Now all that would be fine and lovely, if you were actually right about the math thing. But youre not. You might be right about some sets, about some set top boxes....hell maybe even *most* of them. But unless you know *how* it's upscaling, you're just generalizing and talking out your ass.

The reason why people return their sets likely has nothing to do with resizing. When they look at it in the store, their eye tends to find the brightest, most colorful screen from the dozens to choose from in the brightly lit store. When they bring it home, and see it in isolation, its rough and ugly to watch, because it is far from calibrated. More than likely, most of those returns are plain buyers remorse, and they just want their money back. A good deal of people I know still think buying an HDTV means that all your programs will be in high def, and make their SD programs look like HD, and that certainly isnt the case. It doesnt necessarily make them look worse, but not $3000 better.

The reason to buy a HDTV is for HD. Calibrate your set, calibrate your expectations, and calibrate your wallet, and youll love it.
 

purbeast0

No Lifer
Sep 13, 2001
53,652
6,529
126
Originally posted by: DrPizza
I must be among the relatively few who realized the majority of content was 4:3 - i.e. television broadcasts. So, I bought a 4:3 television

Yes, there are 40+ inch HDTV's with a 4:3 ratio; not all HDTV's are widescreen.
Now, when purchasing movies, I always buy the widescreen version so that I get the entire movie, not a cropped movie. I don't have a problem with the black bars on the top and bottom, because it's a big enough tv.

that's completely subjective. the majority of the stuff I watch is NOT in 4:3. Probably the ONLY thing I watch that is in 4:3 ratio are shows on FX or Seinfeld or The Simpsons (the re-runs).

everything else I watch is in HD (sports, primetime shows, discovery), is a DVD, or is my Xbox360. if one buys a 16:9 TV when most of the crap they watch is 4:3, then yes, that person is a fvcking idiot if they complain about the black bars on their 16:9 TV when displaying a 4:3 image.
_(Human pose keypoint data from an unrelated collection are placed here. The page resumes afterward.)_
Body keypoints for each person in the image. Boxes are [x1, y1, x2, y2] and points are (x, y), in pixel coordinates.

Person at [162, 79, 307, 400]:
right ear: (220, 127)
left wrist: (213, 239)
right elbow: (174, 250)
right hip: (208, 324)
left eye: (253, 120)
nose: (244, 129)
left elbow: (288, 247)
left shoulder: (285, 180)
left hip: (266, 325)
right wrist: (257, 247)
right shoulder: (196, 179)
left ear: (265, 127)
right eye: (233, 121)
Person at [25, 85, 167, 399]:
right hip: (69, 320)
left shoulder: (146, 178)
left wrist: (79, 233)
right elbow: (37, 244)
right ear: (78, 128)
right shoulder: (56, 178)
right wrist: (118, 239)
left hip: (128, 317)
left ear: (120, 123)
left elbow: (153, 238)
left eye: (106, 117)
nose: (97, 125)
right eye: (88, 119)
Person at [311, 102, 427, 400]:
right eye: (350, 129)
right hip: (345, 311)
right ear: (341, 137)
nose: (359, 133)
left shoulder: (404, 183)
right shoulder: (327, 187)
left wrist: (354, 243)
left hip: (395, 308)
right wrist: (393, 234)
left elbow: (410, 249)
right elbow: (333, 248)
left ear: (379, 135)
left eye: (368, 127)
i am just pretty much very surprised at the responses in this thread. on this techie forum I thought people understood more about the whole 16:9 and 4:3 thing, as well as HD and SD.
 

davestar

Golden Member
Oct 21, 2001
1,787
0
0
we certainly won't see widescreen while analog (NTSC) format cable is still the norm. (no one's mentioned this in 75+ posts?!?!) NTSC is by definition 4:3, and there's no chance that an analog format is going to be redefined and hardware changed. maybe a couple years after OTA broadcasts become digital and consumers are used to the concept of digital tuners, then we might see widescreen non-HD TV.